Le temps, seule vraie monnaie
Sénèque, dans son essai De la brièveté de la vie (chapitre 3), écrit : «Quem mihi dabis hominem qui aliquod pretium tempori ponat?» — «Qui me montrera un homme qui accorde de la valeur à son temps, qui compte le prix de chaque jour ?» Pour Sénèque, gaspiller son temps était pire que le vol.
Pourquoi il obsédait sur les jours perdus
Sénèque voyait les Romains dépenser des fortunes pour un nouvel esclave ou une villa, mais jamais s’inquiéter des heures envolées. Pour les stoïciens, le temps est la seule ressource qu’on ne récupère jamais.
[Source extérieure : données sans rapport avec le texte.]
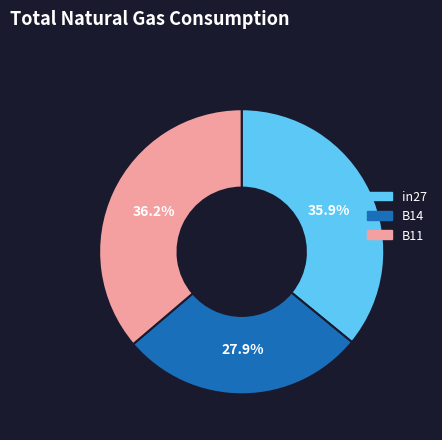

Does any single category account for the majority?

No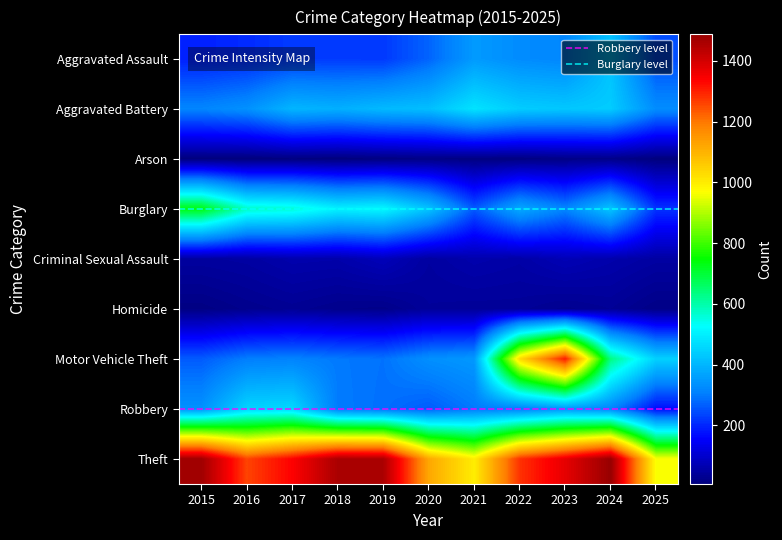

List the series in order of their peak value, highest first.

Theft, Motor Vehicle Theft, Burglary, Aggravated Battery, Robbery, Aggravated Assault, Criminal Sexual Assault, Homicide, Arson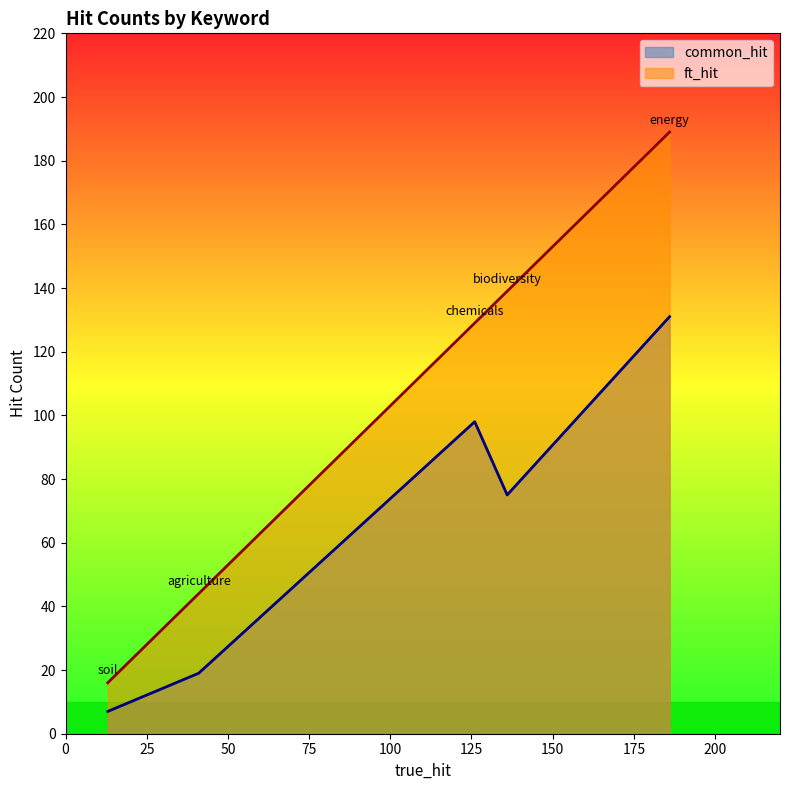

The ft_hit series shows 44 at agriculture. True or false?

True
Sénèque le savait d’expérience—riche en tout, il a vu ses amis se perdre dans les intrigues et les fêtes.
Qui était vraiment Sénèque ?
Philosophe, dramaturge, homme de pouvoir, Sénèque a jonglé toute sa vie entre les hautes fonctions et l’exil, la fortune et la peur. Il a écrit ses vérités les plus dures en retraite forcée—peut-être au moment où il a enfin compté la valeur de ses propres jours.
Sénèque ne visait pas un philosophe lointain, mais chaque Romain noyé dans les ragots du forum et les affaires, voyant ses journées filer. Sa question coupante frappe toujours aussi fort, deux mille ans plus tard.